I’ve forgotten the name of the National Geographic magazine writer who aptly described Nigeria as a country of shadows where the more shadows you uncover, the more the shadows still waiting to be uncovered. The light has been shined on brutality in Nigeria. Millions of searchlights needs to be shined into the heart of millions of Nigeria to expose and expel the SARS of incivility and disrespect that is at the root of our nation’s ills.
Any nation where incivility and disrespect are the reigning trademarks is a nation waiting to self-destruct. Every Nigerian must expel the virus of violence and brutality they unload on their fellow Nigerians. Everywhere, Nigerians in their own country are annoyed and their transferred aggressions manifesting in a society drowning in incivility, disrespect and mutual aggression at all levels.

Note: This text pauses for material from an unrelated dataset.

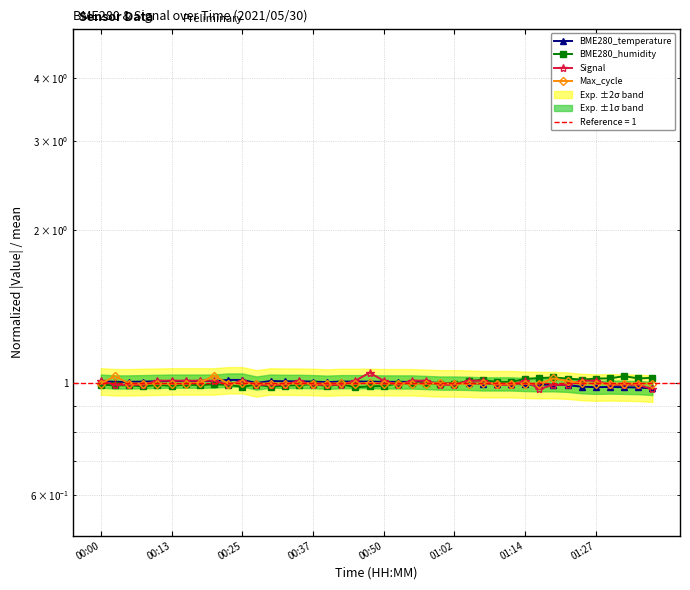

Where is the first local minimum for BME280_temperature?

11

In natural history, they taught us that dinosaurs were destroyed when our planet experienced collisions with asteroids. If Nigeria is to survive, we must retrace our trajectory from the deadly asteroids of incivility and disrespect.
At all levels, Nigerians must bring back civility and decency into their daily interpersonal relationships with their fellow Nigerians. Civilized societies are built on mutual respect and civility. Without these first foundations, every effort at nation building and transformation will be an impossible mirage.